Vicard P, Dawid A P, Mortera J, Lauritzen S L
Dipartimento di Economia, Università Roma Tre, Via Silvio D'Amico 77, Roma 00145, Italy.
Forensic Sci Int Genet. 2008 Jan;2(1):9-18. doi: 10.1016/j.fsigen.2007.07.002. Epub 2007 Oct 24.
We present a statistical methodology for making inferences about mutation rates from paternity casework. This takes account of a number of sources of potential bias, including hidden mutation, incomplete family triplets, uncertain paternity status and differing maternal and paternal mutation rates, while allowing a wide variety of mutation models. An object-oriented Bayesian network is used to facilitate computation of the likelihood function for the mutation parameters.
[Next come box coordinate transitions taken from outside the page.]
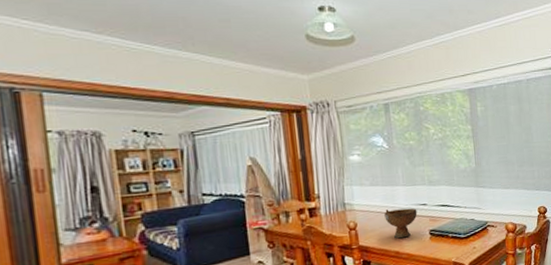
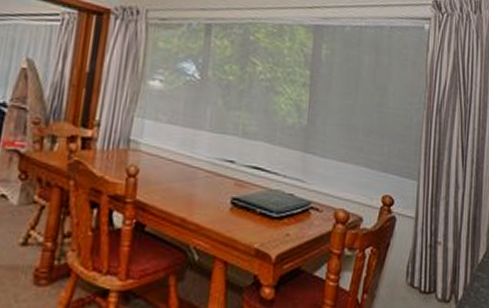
bowl: present [384,208,418,239] -> none [176,158,221,202]

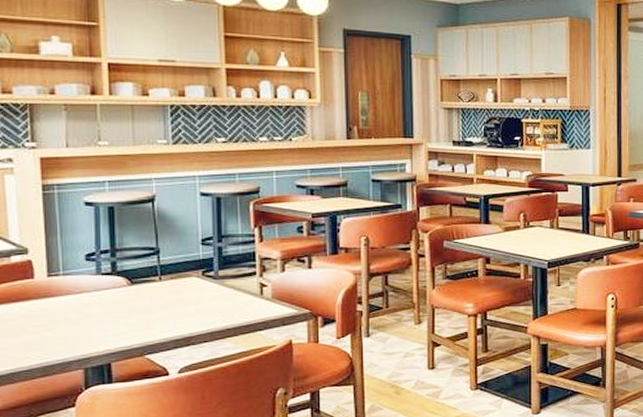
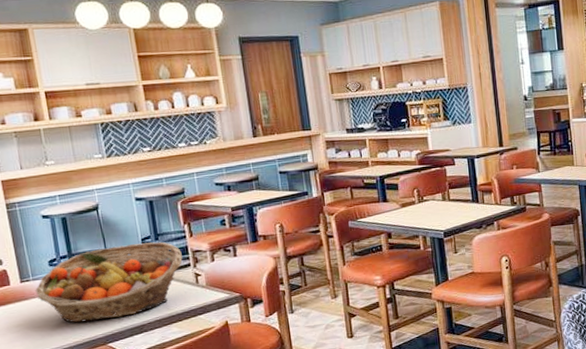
fruit basket: none [64,244,248,329] -> present [35,241,183,323]

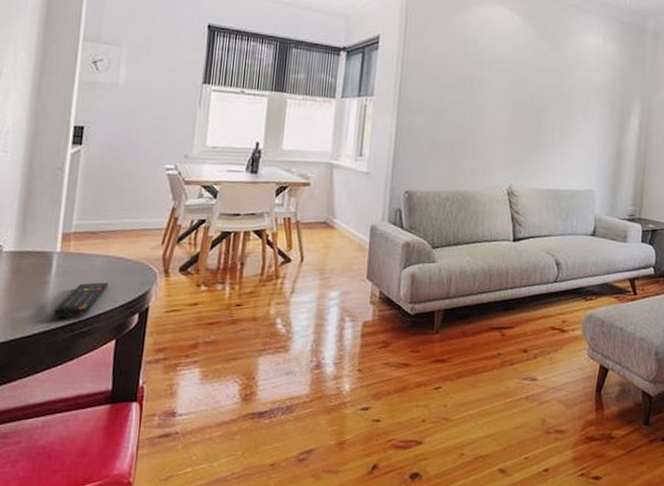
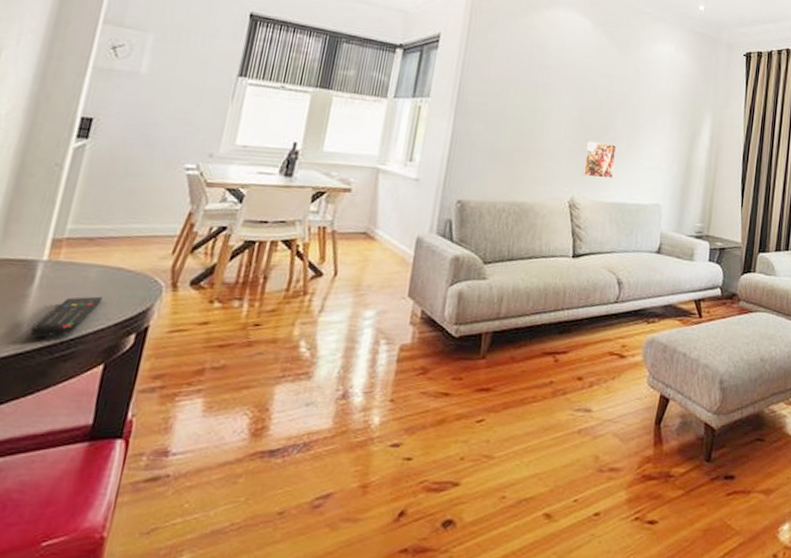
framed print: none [517,131,550,167] -> present [581,140,617,179]

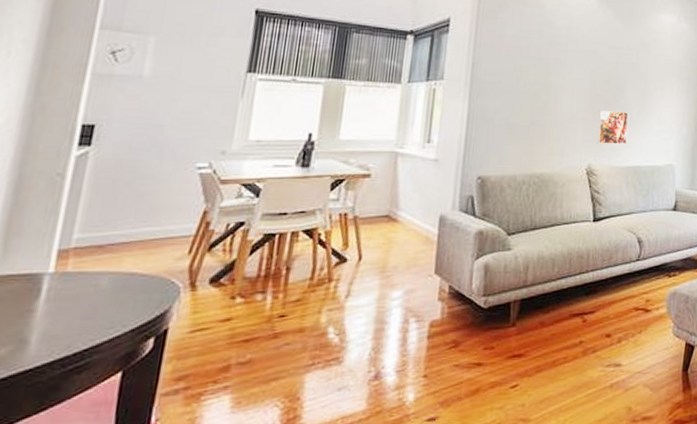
remote control: present [30,296,103,338] -> none [39,303,116,351]

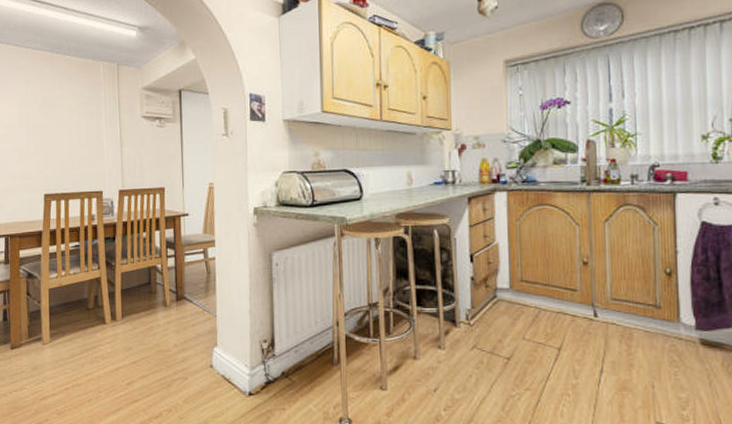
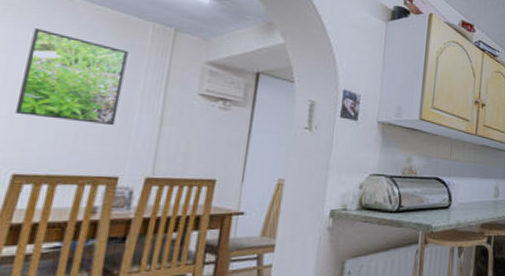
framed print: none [35,82,94,151] -> present [14,28,128,126]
This can process either full or summary genotypic information, both from complete putative father-mother-child triplets and from defective cases where only the child and one of its parents are observed. We use a dataset from paternity casework to illustrate the effects on inferences about mutation parameters of various types of biases and the mutation model assumed. In particular, we show that there can be relevant information in cases of unconfirmed paternity, and that excluding these, as has generally been done, can lead to biased conclusions.
我们提出了一种用于从亲子鉴定案例中推断突变率的统计方法。该方法考虑了许多潜在偏差来源,包括隐藏突变、不完整的三联体家庭、不确定的父系身份以及不同的母系和父系突变率,同时允许使用多种突变模型。使用面向对象的贝叶斯网络来促进突变参数似然函数的计算。这可以处理来自完整的推定父子 - 母子三联体以及仅观察到孩子及其父母之一的缺陷案例的完整或汇总基因型信息。我们使用亲子鉴定案例数据集来说明各种偏差类型和假设的突变模型对突变参数推断的影响。特别是,我们表明在未确认父系身份的案例中可能存在相关信息,并且像通常那样排除这些案例可能会导致有偏差的结论。